The simulation environment is composed of a private cloud and a public cloud with 20 VMs each. The public cloud has three types of VM: small, medium and large with 4, 8 and 8 VMs, respectively. The cost of public cloud is similar to the pricing of Amazon EC2, i.e., proportional pricing based on the rate of the small VM, $0.023 per hour in this study. VMs in the private cloud are with the computing power of 250 MIPS whereas that for VM types in the public cloud are 2500 MIPS, 3500 MIPS, and 4500 MIPS, respectively.

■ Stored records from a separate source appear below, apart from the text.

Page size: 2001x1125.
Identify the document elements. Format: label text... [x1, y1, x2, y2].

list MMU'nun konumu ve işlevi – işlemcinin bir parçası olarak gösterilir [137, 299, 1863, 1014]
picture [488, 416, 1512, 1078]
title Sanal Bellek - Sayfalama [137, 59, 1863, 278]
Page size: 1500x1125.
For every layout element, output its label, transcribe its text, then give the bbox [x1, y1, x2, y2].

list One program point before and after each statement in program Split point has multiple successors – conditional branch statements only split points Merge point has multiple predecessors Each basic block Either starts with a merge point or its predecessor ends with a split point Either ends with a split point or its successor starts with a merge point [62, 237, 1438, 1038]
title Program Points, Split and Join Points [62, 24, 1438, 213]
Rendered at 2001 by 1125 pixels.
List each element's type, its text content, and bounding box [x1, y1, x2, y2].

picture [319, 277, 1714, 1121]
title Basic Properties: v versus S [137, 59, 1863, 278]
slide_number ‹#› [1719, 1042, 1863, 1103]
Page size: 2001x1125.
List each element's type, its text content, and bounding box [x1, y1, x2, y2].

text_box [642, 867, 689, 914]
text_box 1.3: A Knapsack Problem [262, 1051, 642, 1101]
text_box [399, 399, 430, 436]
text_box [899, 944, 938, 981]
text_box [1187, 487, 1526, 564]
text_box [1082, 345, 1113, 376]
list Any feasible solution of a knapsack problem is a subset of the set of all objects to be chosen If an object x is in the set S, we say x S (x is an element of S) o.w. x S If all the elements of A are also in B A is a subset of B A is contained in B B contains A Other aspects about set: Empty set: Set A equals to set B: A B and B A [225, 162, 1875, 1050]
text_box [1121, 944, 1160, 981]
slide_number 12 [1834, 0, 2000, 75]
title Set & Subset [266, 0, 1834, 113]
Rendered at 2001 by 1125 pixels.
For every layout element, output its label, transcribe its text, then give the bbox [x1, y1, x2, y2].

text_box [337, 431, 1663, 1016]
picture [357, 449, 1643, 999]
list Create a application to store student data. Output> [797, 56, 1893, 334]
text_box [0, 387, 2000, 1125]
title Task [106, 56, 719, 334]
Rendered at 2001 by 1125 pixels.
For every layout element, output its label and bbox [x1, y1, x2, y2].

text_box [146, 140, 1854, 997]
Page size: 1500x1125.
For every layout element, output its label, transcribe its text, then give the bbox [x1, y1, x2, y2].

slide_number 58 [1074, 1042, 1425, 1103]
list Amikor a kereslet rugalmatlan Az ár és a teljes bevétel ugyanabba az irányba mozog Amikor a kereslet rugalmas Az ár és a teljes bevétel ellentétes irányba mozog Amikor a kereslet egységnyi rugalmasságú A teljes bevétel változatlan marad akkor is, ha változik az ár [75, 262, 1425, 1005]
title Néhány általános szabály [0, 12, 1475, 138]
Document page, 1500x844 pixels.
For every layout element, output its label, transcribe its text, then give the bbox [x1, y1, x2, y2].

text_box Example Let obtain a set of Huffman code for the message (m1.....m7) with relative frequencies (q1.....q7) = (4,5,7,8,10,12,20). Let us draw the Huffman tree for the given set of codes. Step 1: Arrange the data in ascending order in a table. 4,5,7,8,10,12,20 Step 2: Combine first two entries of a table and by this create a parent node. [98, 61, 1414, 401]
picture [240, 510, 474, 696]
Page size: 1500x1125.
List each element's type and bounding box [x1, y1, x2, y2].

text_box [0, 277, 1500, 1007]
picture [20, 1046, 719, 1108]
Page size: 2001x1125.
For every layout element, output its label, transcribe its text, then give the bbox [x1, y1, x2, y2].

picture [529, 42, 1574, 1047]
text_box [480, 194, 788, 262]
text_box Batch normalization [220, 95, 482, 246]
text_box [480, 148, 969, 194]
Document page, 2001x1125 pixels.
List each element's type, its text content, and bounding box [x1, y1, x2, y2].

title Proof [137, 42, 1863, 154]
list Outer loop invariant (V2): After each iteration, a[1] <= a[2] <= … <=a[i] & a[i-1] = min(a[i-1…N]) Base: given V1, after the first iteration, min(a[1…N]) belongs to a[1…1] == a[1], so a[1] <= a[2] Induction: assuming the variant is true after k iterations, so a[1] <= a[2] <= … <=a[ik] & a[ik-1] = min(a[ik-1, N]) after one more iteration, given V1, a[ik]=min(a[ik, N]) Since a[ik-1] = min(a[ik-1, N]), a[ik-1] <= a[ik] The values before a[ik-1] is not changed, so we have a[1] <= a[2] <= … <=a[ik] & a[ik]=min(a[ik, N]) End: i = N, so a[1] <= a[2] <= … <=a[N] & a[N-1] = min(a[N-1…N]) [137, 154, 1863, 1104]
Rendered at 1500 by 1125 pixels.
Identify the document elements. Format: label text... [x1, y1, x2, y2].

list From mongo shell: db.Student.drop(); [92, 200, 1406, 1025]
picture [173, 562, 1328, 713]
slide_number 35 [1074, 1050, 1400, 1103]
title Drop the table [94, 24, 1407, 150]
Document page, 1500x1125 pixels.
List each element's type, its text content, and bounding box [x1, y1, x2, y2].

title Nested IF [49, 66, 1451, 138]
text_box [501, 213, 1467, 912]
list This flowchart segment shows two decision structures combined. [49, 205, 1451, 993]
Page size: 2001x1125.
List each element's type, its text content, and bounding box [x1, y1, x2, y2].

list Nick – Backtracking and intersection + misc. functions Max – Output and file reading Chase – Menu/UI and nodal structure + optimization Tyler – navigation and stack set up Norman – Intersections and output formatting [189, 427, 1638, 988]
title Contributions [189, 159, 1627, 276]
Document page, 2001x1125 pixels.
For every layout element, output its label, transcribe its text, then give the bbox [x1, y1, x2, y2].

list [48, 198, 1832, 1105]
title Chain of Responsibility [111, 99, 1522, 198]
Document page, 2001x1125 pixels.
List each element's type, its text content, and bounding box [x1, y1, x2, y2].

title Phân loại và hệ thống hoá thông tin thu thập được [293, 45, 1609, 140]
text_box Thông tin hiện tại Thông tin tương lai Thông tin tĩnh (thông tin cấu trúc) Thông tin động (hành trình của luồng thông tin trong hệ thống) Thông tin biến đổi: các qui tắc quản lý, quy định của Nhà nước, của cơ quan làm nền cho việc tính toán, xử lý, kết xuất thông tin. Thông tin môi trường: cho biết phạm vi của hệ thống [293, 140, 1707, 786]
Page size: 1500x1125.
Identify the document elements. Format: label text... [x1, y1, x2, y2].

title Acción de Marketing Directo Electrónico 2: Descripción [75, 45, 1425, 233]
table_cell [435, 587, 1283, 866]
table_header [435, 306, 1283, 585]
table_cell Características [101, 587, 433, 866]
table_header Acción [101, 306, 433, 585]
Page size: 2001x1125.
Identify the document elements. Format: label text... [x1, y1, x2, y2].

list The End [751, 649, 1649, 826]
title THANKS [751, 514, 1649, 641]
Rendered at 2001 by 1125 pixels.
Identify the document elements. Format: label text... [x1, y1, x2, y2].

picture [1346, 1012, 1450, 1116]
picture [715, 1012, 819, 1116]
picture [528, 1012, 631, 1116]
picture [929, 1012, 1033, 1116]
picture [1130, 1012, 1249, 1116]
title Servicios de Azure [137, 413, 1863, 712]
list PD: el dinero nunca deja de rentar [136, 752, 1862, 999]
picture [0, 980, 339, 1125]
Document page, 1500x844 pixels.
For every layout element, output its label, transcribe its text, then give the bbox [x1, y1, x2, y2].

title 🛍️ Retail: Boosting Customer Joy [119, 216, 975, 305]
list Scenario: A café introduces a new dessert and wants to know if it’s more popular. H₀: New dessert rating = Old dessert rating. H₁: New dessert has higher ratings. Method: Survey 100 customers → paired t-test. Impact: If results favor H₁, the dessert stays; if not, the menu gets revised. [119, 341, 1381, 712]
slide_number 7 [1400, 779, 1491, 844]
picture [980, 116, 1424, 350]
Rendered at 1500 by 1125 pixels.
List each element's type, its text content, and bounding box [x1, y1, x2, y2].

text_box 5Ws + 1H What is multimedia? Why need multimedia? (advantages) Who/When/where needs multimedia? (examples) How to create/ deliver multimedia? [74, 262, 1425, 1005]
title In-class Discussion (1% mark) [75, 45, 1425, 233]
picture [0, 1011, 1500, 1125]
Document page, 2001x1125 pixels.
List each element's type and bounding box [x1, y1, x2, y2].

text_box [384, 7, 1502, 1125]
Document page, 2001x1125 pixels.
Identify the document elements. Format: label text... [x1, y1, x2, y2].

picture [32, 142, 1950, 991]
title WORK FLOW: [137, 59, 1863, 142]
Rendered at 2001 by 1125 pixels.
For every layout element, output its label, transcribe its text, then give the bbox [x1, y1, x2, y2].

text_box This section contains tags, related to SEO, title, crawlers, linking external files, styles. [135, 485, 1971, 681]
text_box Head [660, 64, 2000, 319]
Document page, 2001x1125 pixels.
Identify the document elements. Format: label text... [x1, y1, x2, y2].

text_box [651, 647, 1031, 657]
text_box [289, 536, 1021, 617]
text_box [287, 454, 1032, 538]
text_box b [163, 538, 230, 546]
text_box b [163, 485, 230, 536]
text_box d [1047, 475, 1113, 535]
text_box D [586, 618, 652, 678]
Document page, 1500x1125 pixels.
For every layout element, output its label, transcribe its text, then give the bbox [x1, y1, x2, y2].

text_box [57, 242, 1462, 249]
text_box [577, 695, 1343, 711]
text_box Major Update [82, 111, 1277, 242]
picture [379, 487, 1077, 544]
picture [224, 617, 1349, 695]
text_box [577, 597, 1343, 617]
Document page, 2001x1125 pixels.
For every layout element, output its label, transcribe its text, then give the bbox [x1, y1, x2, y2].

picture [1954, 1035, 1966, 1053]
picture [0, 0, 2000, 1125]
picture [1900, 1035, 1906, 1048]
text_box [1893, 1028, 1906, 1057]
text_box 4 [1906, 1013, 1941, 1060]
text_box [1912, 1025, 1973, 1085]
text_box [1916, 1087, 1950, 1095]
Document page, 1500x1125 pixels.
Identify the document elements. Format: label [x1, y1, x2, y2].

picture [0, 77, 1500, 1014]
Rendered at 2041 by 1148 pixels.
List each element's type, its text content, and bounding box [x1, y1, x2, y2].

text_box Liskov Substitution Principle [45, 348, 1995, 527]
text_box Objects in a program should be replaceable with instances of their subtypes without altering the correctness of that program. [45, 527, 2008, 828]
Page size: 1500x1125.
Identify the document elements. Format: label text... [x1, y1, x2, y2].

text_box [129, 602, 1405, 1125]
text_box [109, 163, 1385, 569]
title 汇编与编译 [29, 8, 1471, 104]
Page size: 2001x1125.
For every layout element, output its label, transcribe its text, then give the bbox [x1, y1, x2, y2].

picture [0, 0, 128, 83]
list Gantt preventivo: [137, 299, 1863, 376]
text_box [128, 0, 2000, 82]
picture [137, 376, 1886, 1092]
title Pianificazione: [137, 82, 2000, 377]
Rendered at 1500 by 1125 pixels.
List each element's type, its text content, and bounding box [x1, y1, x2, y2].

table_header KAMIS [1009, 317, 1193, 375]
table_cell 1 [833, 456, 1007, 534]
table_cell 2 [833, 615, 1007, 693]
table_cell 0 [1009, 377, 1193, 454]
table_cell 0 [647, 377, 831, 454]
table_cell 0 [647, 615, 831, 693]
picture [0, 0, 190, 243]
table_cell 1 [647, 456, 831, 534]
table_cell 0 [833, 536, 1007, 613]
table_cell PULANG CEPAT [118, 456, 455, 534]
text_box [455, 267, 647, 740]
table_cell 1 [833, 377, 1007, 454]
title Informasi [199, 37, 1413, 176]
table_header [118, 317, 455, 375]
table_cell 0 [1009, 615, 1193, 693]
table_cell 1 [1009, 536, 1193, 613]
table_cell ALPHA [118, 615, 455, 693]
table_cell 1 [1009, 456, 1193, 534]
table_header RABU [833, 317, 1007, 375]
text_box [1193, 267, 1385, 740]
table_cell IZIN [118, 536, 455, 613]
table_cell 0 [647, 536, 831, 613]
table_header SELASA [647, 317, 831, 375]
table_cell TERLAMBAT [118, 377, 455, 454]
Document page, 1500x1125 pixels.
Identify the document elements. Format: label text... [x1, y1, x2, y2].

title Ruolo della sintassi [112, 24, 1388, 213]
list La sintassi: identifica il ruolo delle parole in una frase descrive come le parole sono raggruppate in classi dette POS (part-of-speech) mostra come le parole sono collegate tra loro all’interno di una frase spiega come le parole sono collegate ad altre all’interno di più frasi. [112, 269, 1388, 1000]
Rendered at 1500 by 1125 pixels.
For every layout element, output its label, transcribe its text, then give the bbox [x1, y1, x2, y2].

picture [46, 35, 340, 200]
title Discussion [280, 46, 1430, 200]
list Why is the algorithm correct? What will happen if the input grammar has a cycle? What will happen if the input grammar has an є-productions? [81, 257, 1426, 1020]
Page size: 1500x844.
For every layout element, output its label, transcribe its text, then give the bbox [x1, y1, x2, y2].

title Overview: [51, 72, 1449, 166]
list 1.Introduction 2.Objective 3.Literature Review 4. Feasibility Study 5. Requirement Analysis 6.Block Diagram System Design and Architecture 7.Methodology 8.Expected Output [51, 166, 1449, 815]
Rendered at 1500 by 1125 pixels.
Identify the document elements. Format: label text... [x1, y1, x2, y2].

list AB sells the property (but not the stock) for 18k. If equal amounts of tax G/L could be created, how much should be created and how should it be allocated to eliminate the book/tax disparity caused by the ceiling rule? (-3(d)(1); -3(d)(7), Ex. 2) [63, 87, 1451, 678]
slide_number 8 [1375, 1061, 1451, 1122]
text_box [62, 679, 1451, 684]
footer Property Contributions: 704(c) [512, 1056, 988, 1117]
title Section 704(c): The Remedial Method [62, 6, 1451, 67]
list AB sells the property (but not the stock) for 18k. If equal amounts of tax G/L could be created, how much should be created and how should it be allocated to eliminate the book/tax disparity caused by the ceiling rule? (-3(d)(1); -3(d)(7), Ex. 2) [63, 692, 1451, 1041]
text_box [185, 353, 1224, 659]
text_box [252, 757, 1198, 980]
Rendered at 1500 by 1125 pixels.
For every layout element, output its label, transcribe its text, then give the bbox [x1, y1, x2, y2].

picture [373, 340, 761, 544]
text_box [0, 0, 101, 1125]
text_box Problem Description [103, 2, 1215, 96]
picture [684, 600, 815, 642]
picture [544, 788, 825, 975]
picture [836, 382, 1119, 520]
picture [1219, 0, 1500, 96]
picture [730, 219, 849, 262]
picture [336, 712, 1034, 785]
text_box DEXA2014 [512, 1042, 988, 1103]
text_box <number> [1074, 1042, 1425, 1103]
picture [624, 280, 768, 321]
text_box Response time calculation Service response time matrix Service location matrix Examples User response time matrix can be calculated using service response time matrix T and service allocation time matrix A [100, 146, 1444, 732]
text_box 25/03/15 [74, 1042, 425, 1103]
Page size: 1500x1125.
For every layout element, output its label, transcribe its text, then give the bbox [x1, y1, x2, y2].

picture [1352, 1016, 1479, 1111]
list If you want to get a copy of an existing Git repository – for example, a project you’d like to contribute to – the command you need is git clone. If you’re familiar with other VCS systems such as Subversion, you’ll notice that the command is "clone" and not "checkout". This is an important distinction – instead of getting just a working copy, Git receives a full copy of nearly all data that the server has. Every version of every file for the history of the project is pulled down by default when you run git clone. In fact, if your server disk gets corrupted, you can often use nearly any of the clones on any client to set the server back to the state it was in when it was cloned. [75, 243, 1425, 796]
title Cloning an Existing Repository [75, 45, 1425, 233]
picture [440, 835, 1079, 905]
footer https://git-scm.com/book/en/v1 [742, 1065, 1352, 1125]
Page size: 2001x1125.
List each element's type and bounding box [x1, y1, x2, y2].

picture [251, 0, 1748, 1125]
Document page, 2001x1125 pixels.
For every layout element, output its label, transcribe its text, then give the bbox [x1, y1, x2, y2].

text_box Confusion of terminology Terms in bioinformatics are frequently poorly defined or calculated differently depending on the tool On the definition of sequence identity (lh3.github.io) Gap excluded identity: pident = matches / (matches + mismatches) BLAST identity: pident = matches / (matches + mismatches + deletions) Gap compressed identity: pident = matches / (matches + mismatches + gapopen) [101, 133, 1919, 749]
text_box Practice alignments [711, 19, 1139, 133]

For the static phase, the initial population size is 50, and max generation size is 500. Mutation probability is 0.2. We have used Montage scientific workflows (http://montage.ipac.caltech.edu/docs/grid.html) and random workflows with user-defined deadlines as the input for our simulation. The random workflow is created based on a hierarchical structure that has 85 datasets which have sizes in MB from [64–512]. The input and output degrees are chosen from [3–8]. Extracted results are based on the 10% fixed datasets for the random workflows and are reported in average based on 10 simulation runs.

Fig. 2.
figure 2

Average execution time: (a) Random workflows. (b) Montage workflows.

Fig. 3.
figure 3

Average number of tasks that missed deadline: (a) Random (b) Montage.

3.2 Results

As VMs in the homogeneous private cloud come with the low computation capabilities, consequently, the higher offloading rate to the public cloud would be noticeable to stay with the task’s deadline; Fig. 5(a) and (b). Moreover, the workflow structure also influences the offloading process. Therefore, considering the deadline as well as the ability of the private cause to execute tasks in the public cloud. Also, the utilization of public cloud resources would lead having minimum execution time as it would reduce the average execution time but would increase the cost. Despite the fact that the cost for FCFS is almost zero for Montage shown in Fig. 6(b) it could not achieve meeting deadlines Fig. 3(b). Our proposed method executed all the tasks within the expected deadline. As it is shown in Fig. 3, missed deadlines for the other methods is considerable (Fig. 4).

Fig. 4.
figure 4

Average transferring time: (a) Random (b) Montage.

Fig. 5.
figure 5

Average number of tasks dispatched to public cloud: (a) Random (b) Montage.

Fig. 6.
figure 6

Average cost: (a) Random (b) Montage.

Contrary, HSHC met all task deadlines by offloading a portion of tasks to the public cloud. For the random workflows shown in Fig. 5 AsQ sent fewer tasks to the public cloud in comparison to our approach, but it could not execute tasks within their deadlines. This is also true for FCFS as it obtained a better execution time due to a higher rate of offloading but it could not also utilise the VMs properly. Thus, HSHC not only outperforms other approaches but also efficiently utilizes cloud VMs for task execution.

4 Conclusion

In this paper, we have studied data placement aware scheduling of scientific workflows in a hybrid cloud environment and presented HSHC. The scheduling process is divided into static and dynamic phases. The static phase leverages a customised genetic algorithm to concurrently tackle data placement and task scheduling. In the dynamic phase, the output schedule from the static phase adapts to deal with changes in execution conditions. The evaluation results compared with FCFS and AsQ demonstrated the efficacy of HSHC in terms particularly of makespan and cost by judiciously using public cloud resources.